The Sphinx Agenda and Success

The story of SPHINX challenges human evolution and accepts widely spread conspiracy theories wrapped into alien interventations of the creation. While a small amount of an erie and horror touch carry certain scenes, adventurous elements carry a thrilling story around the LOST ATLANTIS, the egyptian EMERALD TABLETS or the spiritual ZERO POINT theory that supposedly enabled enlightenment to masterminds such as Einstein, Tesla or DaVinci. Mythical creatures and monsters including dragons and demons enhance the supernatural elements. The story allows the audience to escape into a world of conspiracies and will make them question what they know and have experienced in their lives. It opens different pathways in human history from the alternative truth behind the Egyptian Empire or even the Third Reich all the way to the cradle of man.

Financial Success

The SPHINX film touches the core elements of ALL recent blockbuster successes (A quiet place, Interstellar, Star Wars) and combines old elements of success (Indiana Jones, Clash of the Titans) with an original story based on highly successful ancient alien theory concepts which is followed by hundreds of millions (History's Ancient Aliens counts 1-2 million US viewers per episode). This film will highly appeal theatrical distribution markets in:

CHINA (due to its origin elements of dragons and the Yellow Emperor)
EUROPE (due to its filming locations and previous alien success films)
SOUTH/LATIN AMERICA (due to its conspiracy elements of the Mayans and Incas)
MIDDLE EAST (due to its historical egyptian elements)

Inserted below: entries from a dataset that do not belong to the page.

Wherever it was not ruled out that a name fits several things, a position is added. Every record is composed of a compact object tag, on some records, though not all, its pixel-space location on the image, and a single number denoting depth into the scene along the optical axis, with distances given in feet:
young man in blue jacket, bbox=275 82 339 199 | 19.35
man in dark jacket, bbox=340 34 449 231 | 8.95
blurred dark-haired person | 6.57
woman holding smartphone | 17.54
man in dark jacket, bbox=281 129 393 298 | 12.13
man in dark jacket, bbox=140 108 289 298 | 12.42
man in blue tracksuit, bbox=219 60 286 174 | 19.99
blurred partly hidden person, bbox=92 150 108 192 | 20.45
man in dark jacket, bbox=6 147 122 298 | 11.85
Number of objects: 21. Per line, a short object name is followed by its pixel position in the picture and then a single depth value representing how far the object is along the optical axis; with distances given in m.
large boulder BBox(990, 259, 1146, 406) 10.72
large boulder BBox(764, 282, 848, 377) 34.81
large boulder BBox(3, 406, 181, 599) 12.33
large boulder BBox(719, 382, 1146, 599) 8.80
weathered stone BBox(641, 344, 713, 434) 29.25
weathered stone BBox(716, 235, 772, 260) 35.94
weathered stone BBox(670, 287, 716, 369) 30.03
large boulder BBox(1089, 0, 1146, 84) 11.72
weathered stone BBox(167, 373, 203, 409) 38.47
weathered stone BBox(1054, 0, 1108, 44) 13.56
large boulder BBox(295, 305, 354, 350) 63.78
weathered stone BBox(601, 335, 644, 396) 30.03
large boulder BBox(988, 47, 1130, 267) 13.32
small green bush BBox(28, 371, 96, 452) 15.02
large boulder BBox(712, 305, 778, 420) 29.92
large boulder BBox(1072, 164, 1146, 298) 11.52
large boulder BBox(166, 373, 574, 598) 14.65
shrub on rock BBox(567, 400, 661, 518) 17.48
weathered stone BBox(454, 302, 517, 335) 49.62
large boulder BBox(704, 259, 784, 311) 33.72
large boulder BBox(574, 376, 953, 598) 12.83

The SPHINX film might spark a series of future motion pictures and shows but will remain the one that started it all.

 
Production & Financials

While certain known actors will helm the project, the production will be sourced primarily by fresh inspired talent. VFX will be produced for a fraction of the cost of US studios and technology will be licensed rather than reinvented, cutting a 50m USD VFX budget to 10m USD if necessary. Having superb new talent and their fresh experiences and abilities to master developed effects will maximize production quality at a normal cost. The idea is to hold costs at a minimum to maximize profits.

VOD companies and US film studios will continuously offer overinflated budgets for mediocre stories simply to burn through money and keep an avenue open for filmmakers and artists to get paid a lot. However, SPHINX will keep a budget competitive yet source primarily filmmakers and artists that carry the artistic spark and massive interest in creating a film that might change the course of thinking for many.